Why Rescreen Employees?

There are background check searches that have static results – meaning once completed, the results won’t change in the future. Examples of a static background search include education and employment verifications. Once you have verified the candidate’s education, you know that they will always have that degree or diploma.

Other searches have results that can change over time, such as criminal record checks, driver’s abstracts, and driver’s license verifications.

An individual can be convicted of a crime at any point during their employment and without completing regular criminal record checks on current employees, an organization wouldn’t know this information, putting them and their other employees potentially at risk. Despite many organizations including a self-disclosure process in their Human Resources Policies for employees, whereby an employee is required to disclose if they have any new criminal convictions, the reality is that many will not disclose this.

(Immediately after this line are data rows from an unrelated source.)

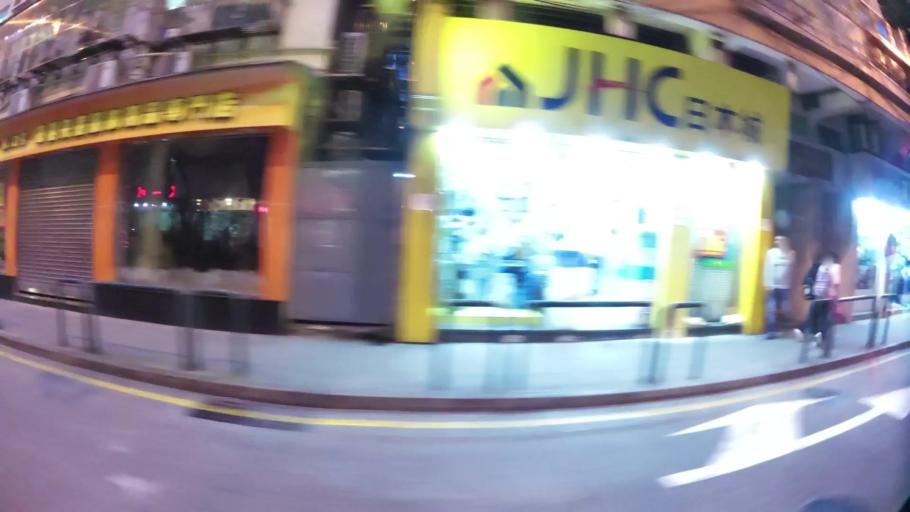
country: MO
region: Macau
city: Macau
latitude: 22.2047
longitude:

Similarly, driver authentication searches can change over time. If an individual is expected to drive as part of their position, it is important to ensure that their license stays valid and that no restrictions are added that could impact the person’s ability to do their job, or the liability on the organization.

When to Rescreen Employees?

Although the timeline for rescreening current employees will vary based on an organization’s background screening policy, below are a few of the more common scenarios where rescreening is utilized:

  1. When changing positions within the organization: if an employee moves to a different position, it is common to do a background check as a condition of the move. If an organization’s background screening policy includes different searches based on position, it is important that any internal moves have all the required searches completed. For example, if the new position requires the handling of cash or financial information, the organization would likely want to conduct a credit check on that employee before giving them that responsibility.  
  1. Annual rescreening: conducting annual criminal record checks on current employees is a common component of a rescreening policy. Many industries have set requirements for periodic background checks.
  1. After a certain period of employment: if annual rescreening doesn’t fit within an organization’s budget, an alternative is to rescreen employees every 2-3 years. That way the rescreens are spread out over a period of time, reducing the cost, but assuring a more comprehensive policy that only screening individuals prior to their employment commencing.

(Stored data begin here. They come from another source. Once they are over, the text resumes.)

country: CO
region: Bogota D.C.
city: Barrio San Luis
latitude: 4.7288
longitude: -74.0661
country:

Components of a Rescreening Program

For any background screening program (including the rescreening of current employees), organizations should always have a background screening policy in place, accessible by all employees. The policy should include which pre-employment searches are required for each position as well as what the policy is if a red flag is discovered. It doesn't hurt to provide specific criteria for rescreening, including when and how this would take place, how red flags are handled and what steps are taken if an individual refuses to consent to additional background checks.

To help make the rescreening of current employees as efficient and cost effective as possible, utilizing a third party that invests in technology is important. For example, utilizing a background screening provider that allows for bulk or batch ordering can make it easy to send requests to all employees that need to partake in the rescreening process.  

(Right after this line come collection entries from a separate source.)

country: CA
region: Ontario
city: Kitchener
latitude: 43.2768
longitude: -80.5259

Additionally, partnering with a provider that can integrate with your applicant tracking system can also make the process smoother as it allows easy tracking of when rescreening is due according to your HR policies, and all background check results will be stored within the employee’s profile in the system automatically.  

All rescreening policies should be in accordance with applicable Provincial and Federal privacy legislation. By including rescreening in their background screening policy, organizations are ensuring they have a key component of a successful and reliable policy.